* RECORDS PROVIDED *
■ ■ ■ ■
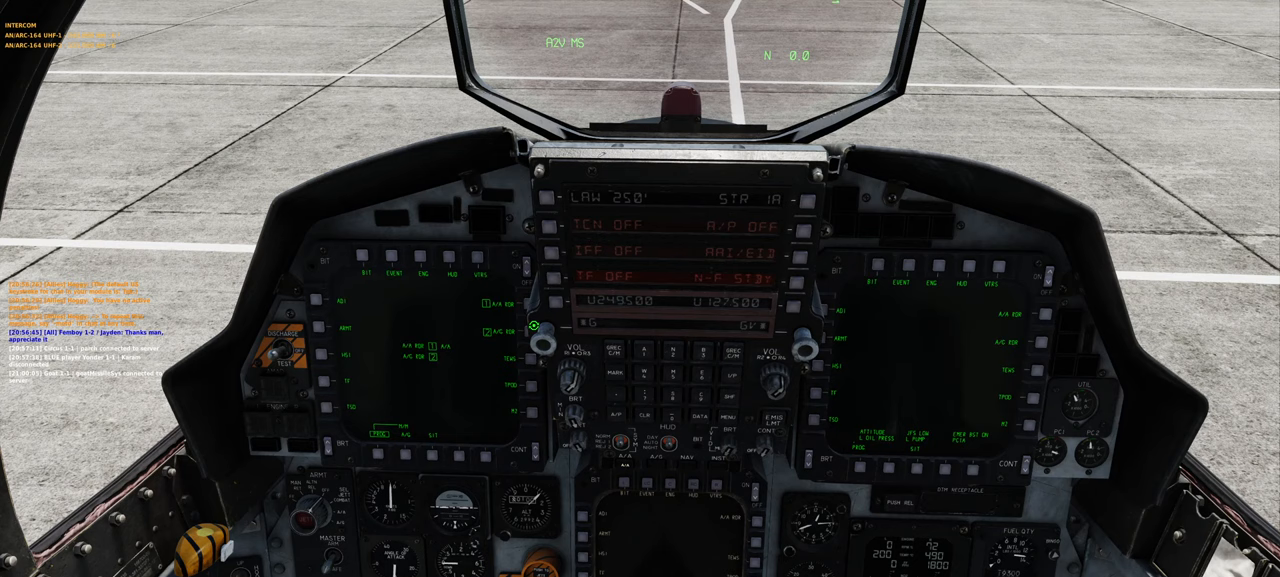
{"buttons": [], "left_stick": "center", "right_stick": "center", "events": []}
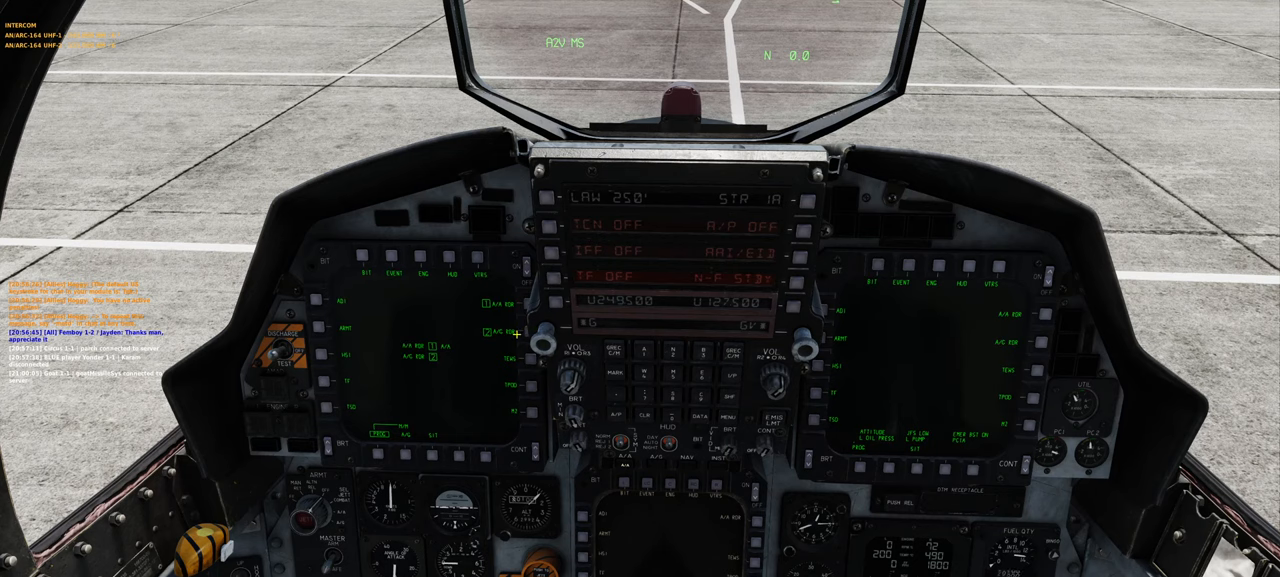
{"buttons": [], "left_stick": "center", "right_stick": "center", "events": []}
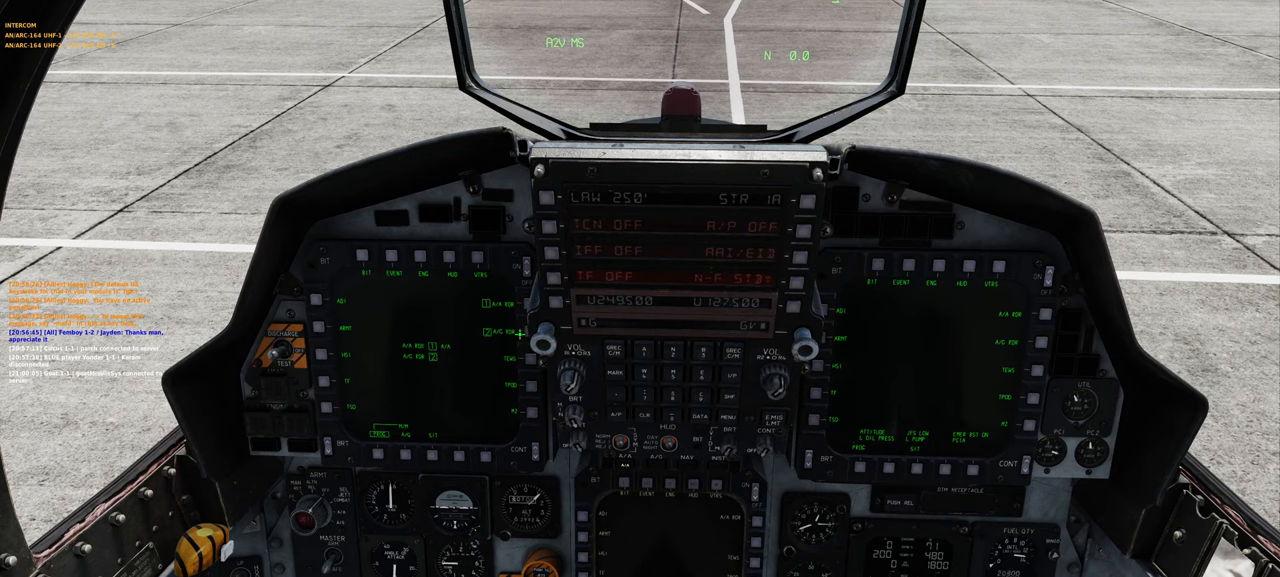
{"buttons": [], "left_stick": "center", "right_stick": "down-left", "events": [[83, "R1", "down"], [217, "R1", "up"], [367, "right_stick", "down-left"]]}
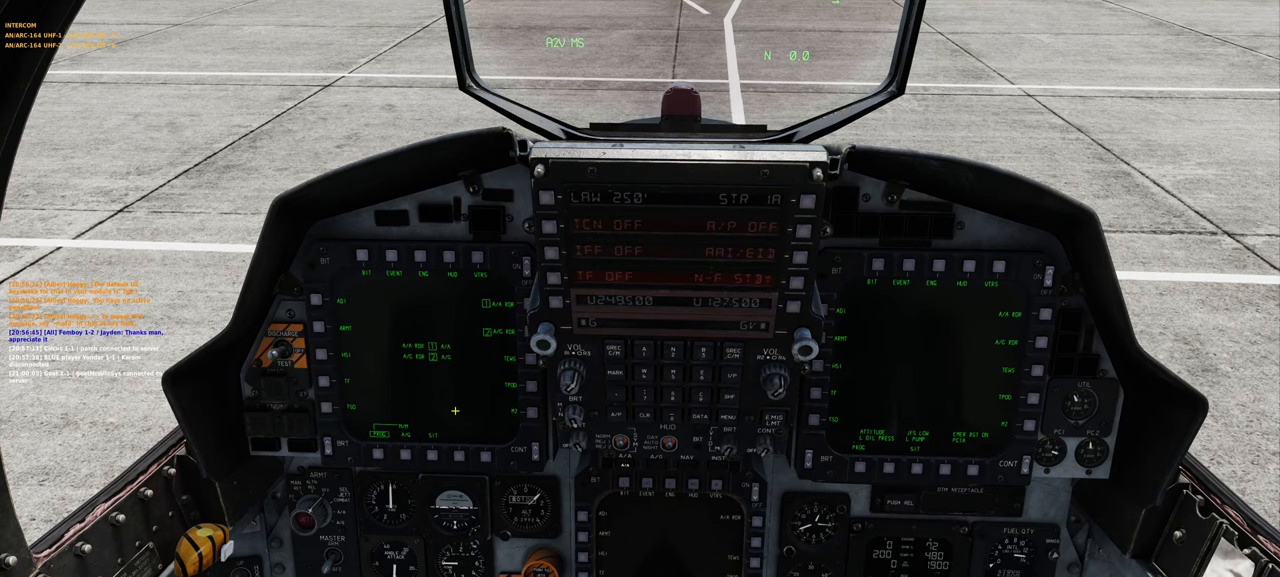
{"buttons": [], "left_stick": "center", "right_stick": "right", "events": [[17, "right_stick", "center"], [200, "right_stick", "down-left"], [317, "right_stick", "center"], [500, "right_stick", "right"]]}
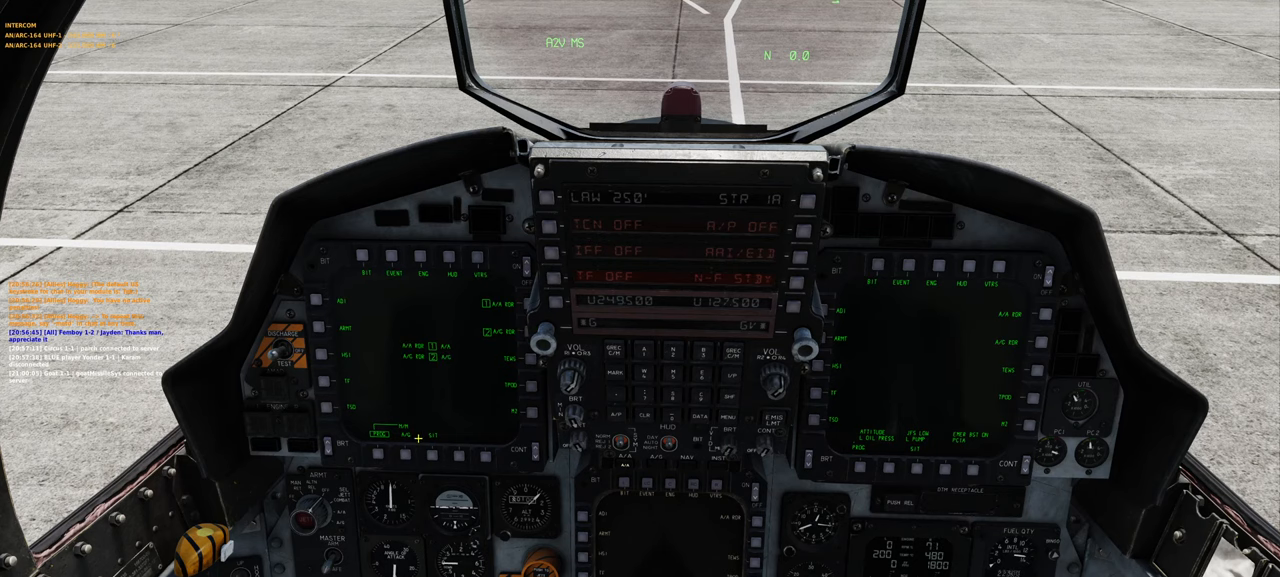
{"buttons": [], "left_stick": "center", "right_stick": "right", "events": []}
■ ■ ■ ■
* AIM OF THE TASK *
The pictures should not be reproduced; quote all of the other material exactly.

* RESPONSE TO THIS EXERCISE *
{"buttons": [], "left_stick": "center", "right_stick": "center", "events": []}
{"buttons": [], "left_stick": "center", "right_stick": "center", "events": []}
{"buttons": [], "left_stick": "center", "right_stick": "down-left", "events": [[83, "R1", "down"], [217, "R1", "up"], [367, "right_stick", "down-left"]]}
{"buttons": [], "left_stick": "center", "right_stick": "right", "events": [[17, "right_stick", "center"], [200, "right_stick", "down-left"], [317, "right_stick", "center"], [500, "right_stick", "right"]]}
{"buttons": [], "left_stick": "center", "right_stick": "right", "events": []}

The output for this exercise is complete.